SOURCE:
They match meta-data or affect pattern processing instead of matching packet
data directly, most of them do not need a specification structure. This
particularity allows them to be specified anywhere in the stack without
causing any side effect.

Item: ``END``
^^^^^^^^^^^^^

End marker for item lists. Prevents further processing of items, thereby
ending the pattern.

- Its numeric value is 0 for convenience.
- PMD support is mandatory.
- ``spec``, ``last`` and ``mask`` are ignored.

.. _table_rte_flow_item_end:

.. table:: END

   +----------+---------+
   | Field    | Value   |
   +==========+=========+
   | ``spec`` | ignored |
   +----------+---------+
   | ``last`` | ignored |
   +----------+---------+
   | ``mask`` | ignored |
   +----------+---------+

Item: ``VOID``
^^^^^^^^^^^^^^

Used as a placeholder for convenience. It is ignored and simply discarded by
PMDs.

- PMD support is mandatory.
- ``spec``, ``last`` and ``mask`` are ignored.

RECORDS TO PROCESS:
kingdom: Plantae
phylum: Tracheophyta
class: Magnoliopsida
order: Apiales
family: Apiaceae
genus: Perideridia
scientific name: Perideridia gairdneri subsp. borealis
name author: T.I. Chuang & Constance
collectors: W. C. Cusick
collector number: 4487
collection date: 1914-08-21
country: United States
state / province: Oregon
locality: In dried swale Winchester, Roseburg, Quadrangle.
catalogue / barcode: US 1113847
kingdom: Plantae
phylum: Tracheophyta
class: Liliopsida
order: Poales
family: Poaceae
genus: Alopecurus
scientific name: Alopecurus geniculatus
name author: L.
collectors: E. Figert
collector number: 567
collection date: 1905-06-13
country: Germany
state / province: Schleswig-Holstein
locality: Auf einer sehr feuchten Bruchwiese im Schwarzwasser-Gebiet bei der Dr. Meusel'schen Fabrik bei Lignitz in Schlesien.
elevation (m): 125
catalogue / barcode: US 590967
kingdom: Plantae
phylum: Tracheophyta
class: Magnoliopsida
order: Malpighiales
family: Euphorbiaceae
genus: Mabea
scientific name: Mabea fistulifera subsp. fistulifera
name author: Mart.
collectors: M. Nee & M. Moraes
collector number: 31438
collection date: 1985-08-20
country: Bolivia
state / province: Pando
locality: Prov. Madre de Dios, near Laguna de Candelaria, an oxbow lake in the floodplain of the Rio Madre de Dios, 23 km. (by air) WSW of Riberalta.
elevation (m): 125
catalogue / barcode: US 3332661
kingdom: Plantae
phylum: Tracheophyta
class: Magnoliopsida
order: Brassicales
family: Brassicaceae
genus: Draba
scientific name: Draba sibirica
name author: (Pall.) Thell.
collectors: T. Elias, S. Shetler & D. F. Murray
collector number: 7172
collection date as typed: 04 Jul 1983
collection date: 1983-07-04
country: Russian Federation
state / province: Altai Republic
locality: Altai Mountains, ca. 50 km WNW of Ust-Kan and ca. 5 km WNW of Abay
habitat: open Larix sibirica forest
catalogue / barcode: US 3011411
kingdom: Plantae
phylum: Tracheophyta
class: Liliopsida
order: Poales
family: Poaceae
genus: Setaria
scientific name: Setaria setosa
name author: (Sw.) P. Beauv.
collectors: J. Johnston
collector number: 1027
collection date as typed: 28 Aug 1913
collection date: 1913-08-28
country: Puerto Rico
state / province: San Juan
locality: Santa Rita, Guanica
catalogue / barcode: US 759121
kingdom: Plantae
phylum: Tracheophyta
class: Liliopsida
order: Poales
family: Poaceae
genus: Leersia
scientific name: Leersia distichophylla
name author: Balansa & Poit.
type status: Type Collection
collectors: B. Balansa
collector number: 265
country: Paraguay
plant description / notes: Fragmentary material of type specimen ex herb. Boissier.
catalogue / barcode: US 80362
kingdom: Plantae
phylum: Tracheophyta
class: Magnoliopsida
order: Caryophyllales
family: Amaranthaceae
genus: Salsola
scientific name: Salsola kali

AIM A:
In the flow item documentation, rewrite everything from "They match meta-data" down to "ending the pattern.", changing "pattern" to "rule".
AIM B:
Copy out each line in the listing that contains the string "catalogue".

FULL OUTPUT A:
They match meta-data or affect rule processing instead of matching packet
data directly, most of them do not need a specification structure. This
particularity allows them to be specified anywhere in the stack without
causing any side effect.

Item: ``END``
^^^^^^^^^^^^^

End marker for item lists. Prevents further processing of items, thereby
ending the rule.

FULL OUTPUT B:
catalogue / barcode: US 1113847
catalogue / barcode: US 590967
catalogue / barcode: US 3332661
catalogue / barcode: US 3011411
catalogue / barcode: US 759121
catalogue / barcode: US 80362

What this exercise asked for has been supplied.